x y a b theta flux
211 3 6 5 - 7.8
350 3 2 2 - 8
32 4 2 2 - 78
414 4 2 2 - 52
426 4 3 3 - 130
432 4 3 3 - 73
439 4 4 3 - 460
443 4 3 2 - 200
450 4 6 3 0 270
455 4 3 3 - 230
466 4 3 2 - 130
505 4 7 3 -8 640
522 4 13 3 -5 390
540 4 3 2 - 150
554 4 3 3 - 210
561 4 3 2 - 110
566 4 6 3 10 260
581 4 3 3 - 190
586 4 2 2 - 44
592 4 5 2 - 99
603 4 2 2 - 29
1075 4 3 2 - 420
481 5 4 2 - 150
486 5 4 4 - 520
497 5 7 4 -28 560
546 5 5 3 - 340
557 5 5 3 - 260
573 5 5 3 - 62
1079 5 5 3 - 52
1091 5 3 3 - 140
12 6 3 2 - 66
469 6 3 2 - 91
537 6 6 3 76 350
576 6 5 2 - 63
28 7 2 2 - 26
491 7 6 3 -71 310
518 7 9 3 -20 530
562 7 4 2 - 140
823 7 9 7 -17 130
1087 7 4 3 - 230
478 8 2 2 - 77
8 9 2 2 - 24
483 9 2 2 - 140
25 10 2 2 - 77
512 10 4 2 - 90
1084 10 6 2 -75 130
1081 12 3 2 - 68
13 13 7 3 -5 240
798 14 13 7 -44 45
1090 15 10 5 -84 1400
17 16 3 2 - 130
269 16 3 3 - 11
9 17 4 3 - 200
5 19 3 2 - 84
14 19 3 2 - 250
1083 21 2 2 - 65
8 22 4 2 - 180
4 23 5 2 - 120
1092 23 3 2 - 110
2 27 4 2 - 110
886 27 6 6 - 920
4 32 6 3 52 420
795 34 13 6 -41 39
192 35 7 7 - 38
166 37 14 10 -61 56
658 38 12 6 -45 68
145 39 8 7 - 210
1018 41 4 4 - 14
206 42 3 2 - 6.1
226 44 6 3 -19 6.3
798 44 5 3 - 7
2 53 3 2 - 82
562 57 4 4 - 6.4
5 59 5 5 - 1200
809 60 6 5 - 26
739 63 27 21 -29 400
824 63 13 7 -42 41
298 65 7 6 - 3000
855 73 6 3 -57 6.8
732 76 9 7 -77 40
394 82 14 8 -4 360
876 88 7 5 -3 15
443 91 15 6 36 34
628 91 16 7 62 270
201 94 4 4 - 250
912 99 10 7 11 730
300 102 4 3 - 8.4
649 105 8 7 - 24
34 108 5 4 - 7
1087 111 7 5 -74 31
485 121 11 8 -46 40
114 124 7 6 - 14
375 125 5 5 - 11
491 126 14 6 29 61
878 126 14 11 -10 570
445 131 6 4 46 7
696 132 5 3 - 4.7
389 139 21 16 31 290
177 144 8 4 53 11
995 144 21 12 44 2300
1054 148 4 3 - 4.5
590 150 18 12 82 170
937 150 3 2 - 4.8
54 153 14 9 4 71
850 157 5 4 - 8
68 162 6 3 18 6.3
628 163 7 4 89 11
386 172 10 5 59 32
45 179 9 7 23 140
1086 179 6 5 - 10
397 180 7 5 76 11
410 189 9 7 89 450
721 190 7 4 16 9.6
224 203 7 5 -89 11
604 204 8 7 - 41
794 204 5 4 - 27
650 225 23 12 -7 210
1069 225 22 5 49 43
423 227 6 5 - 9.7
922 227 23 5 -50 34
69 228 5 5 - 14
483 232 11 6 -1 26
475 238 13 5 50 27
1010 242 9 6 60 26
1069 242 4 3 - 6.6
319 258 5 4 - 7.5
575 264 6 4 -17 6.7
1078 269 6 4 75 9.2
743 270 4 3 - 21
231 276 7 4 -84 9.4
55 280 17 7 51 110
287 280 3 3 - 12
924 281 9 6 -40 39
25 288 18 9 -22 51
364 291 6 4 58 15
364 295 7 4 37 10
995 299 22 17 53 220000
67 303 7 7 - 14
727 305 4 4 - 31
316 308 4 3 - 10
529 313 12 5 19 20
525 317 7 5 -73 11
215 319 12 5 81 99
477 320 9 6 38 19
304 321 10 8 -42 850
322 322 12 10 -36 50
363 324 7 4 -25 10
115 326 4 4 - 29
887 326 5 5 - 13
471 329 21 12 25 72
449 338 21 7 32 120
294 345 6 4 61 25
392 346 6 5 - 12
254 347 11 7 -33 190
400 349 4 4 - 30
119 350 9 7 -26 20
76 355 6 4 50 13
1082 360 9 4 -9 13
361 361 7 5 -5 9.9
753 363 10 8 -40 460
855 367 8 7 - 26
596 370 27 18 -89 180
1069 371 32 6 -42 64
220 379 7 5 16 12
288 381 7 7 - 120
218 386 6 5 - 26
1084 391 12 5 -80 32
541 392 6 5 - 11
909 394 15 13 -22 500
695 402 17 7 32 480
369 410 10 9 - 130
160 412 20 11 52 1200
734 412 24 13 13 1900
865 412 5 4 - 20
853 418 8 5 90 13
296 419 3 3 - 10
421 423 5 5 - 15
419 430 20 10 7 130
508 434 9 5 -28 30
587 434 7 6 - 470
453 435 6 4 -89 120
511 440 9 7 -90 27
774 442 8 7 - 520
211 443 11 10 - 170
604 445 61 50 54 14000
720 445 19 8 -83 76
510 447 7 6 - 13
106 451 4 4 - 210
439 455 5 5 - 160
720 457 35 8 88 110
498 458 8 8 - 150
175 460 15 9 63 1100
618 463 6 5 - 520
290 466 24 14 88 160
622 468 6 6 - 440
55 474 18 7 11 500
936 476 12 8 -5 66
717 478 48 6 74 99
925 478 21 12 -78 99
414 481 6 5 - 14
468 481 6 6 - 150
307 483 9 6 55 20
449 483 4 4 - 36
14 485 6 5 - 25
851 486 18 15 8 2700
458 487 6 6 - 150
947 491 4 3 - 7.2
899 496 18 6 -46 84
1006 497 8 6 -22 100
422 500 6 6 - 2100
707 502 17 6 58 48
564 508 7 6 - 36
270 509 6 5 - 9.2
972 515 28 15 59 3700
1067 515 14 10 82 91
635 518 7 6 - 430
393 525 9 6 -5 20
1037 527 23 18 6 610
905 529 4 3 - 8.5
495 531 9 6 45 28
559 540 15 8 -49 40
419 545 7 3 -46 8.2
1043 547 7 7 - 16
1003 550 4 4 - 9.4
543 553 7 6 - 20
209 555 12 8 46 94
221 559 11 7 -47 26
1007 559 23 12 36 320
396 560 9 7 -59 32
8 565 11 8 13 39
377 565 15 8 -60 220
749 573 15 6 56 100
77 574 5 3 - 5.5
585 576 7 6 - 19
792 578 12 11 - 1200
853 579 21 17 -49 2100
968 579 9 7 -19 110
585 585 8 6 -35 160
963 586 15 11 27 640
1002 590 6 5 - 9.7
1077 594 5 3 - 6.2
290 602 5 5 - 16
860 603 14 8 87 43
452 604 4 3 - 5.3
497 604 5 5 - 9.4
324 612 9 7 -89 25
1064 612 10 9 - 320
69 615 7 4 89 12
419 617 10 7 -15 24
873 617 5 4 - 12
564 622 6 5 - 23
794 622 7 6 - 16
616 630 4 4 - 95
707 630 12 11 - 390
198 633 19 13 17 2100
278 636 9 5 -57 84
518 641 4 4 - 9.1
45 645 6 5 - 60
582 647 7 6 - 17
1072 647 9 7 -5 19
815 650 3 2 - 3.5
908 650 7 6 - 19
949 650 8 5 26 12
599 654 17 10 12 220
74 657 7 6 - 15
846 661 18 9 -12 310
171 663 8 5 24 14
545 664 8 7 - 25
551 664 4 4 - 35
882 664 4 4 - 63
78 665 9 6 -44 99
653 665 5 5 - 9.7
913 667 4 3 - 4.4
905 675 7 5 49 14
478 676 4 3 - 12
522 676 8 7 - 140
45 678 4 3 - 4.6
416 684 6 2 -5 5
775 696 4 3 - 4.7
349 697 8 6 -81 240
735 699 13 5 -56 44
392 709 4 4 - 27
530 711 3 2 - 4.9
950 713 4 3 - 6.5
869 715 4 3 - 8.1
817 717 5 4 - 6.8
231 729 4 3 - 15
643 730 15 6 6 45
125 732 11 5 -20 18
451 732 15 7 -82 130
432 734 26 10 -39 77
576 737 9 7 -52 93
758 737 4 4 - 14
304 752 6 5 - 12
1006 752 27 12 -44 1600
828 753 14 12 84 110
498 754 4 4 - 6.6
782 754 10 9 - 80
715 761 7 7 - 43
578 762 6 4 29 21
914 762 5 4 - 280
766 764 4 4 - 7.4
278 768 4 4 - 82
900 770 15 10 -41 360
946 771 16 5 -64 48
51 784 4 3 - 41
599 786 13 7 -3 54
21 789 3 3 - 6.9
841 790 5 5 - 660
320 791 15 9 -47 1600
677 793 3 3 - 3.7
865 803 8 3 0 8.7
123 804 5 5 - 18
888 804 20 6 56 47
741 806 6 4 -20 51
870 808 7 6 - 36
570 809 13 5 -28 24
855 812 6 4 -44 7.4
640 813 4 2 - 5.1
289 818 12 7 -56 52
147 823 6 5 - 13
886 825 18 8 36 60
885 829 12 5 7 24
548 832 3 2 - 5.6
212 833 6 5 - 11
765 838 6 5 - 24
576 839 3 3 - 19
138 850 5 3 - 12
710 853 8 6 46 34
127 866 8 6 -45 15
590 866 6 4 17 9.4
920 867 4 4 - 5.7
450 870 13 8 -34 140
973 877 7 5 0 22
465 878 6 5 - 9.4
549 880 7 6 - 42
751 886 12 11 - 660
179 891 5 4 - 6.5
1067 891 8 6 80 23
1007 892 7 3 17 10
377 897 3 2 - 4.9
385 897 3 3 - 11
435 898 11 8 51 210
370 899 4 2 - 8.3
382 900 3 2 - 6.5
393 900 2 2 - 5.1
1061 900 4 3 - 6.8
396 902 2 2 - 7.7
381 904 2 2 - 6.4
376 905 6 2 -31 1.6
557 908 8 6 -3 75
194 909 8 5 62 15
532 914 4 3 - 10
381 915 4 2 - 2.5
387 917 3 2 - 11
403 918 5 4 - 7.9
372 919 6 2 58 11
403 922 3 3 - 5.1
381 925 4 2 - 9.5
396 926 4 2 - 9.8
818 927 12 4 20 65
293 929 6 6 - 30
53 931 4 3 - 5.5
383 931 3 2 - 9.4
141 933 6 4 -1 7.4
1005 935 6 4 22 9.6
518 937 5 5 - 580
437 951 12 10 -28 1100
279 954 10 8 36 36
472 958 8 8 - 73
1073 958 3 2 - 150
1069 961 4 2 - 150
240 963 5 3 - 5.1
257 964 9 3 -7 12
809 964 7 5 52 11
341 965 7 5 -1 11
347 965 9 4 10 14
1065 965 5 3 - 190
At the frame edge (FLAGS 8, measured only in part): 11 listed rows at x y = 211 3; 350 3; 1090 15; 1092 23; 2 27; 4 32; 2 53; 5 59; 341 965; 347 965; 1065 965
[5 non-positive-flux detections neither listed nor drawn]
######
Rename "theta" to "angle" in the material, starting at the first line and ending at the line containing "743 270 4 3 - 21", and give those lines back with nothing else changed.

x y a b angle flux
211 3 6 5 - 7.8
350 3 2 2 - 8
32 4 2 2 - 78
414 4 2 2 - 52
426 4 3 3 - 130
432 4 3 3 - 73
439 4 4 3 - 460
443 4 3 2 - 200
450 4 6 3 0 270
455 4 3 3 - 230
466 4 3 2 - 130
505 4 7 3 -8 640
522 4 13 3 -5 390
540 4 3 2 - 150
554 4 3 3 - 210
561 4 3 2 - 110
566 4 6 3 10 260
581 4 3 3 - 190
586 4 2 2 - 44
592 4 5 2 - 99
603 4 2 2 - 29
1075 4 3 2 - 420
481 5 4 2 - 150
486 5 4 4 - 520
497 5 7 4 -28 560
546 5 5 3 - 340
557 5 5 3 - 260
573 5 5 3 - 62
1079 5 5 3 - 52
1091 5 3 3 - 140
12 6 3 2 - 66
469 6 3 2 - 91
537 6 6 3 76 350
576 6 5 2 - 63
28 7 2 2 - 26
491 7 6 3 -71 310
518 7 9 3 -20 530
562 7 4 2 - 140
823 7 9 7 -17 130
1087 7 4 3 - 230
478 8 2 2 - 77
8 9 2 2 - 24
483 9 2 2 - 140
25 10 2 2 - 77
512 10 4 2 - 90
1084 10 6 2 -75 130
1081 12 3 2 - 68
13 13 7 3 -5 240
798 14 13 7 -44 45
1090 15 10 5 -84 1400
17 16 3 2 - 130
269 16 3 3 - 11
9 17 4 3 - 200
5 19 3 2 - 84
14 19 3 2 - 250
1083 21 2 2 - 65
8 22 4 2 - 180
4 23 5 2 - 120
1092 23 3 2 - 110
2 27 4 2 - 110
886 27 6 6 - 920
4 32 6 3 52 420
795 34 13 6 -41 39
192 35 7 7 - 38
166 37 14 10 -61 56
658 38 12 6 -45 68
145 39 8 7 - 210
1018 41 4 4 - 14
206 42 3 2 - 6.1
226 44 6 3 -19 6.3
798 44 5 3 - 7
2 53 3 2 - 82
562 57 4 4 - 6.4
5 59 5 5 - 1200
809 60 6 5 - 26
739 63 27 21 -29 400
824 63 13 7 -42 41
298 65 7 6 - 3000
855 73 6 3 -57 6.8
732 76 9 7 -77 40
394 82 14 8 -4 360
876 88 7 5 -3 15
443 91 15 6 36 34
628 91 16 7 62 270
201 94 4 4 - 250
912 99 10 7 11 730
300 102 4 3 - 8.4
649 105 8 7 - 24
34 108 5 4 - 7
1087 111 7 5 -74 31
485 121 11 8 -46 40
114 124 7 6 - 14
375 125 5 5 - 11
491 126 14 6 29 61
878 126 14 11 -10 570
445 131 6 4 46 7
696 132 5 3 - 4.7
389 139 21 16 31 290
177 144 8 4 53 11
995 144 21 12 44 2300
1054 148 4 3 - 4.5
590 150 18 12 82 170
937 150 3 2 - 4.8
54 153 14 9 4 71
850 157 5 4 - 8
68 162 6 3 18 6.3
628 163 7 4 89 11
386 172 10 5 59 32
45 179 9 7 23 140
1086 179 6 5 - 10
397 180 7 5 76 11
410 189 9 7 89 450
721 190 7 4 16 9.6
224 203 7 5 -89 11
604 204 8 7 - 41
794 204 5 4 - 27
650 225 23 12 -7 210
1069 225 22 5 49 43
423 227 6 5 - 9.7
922 227 23 5 -50 34
69 228 5 5 - 14
483 232 11 6 -1 26
475 238 13 5 50 27
1010 242 9 6 60 26
1069 242 4 3 - 6.6
319 258 5 4 - 7.5
575 264 6 4 -17 6.7
1078 269 6 4 75 9.2
743 270 4 3 - 21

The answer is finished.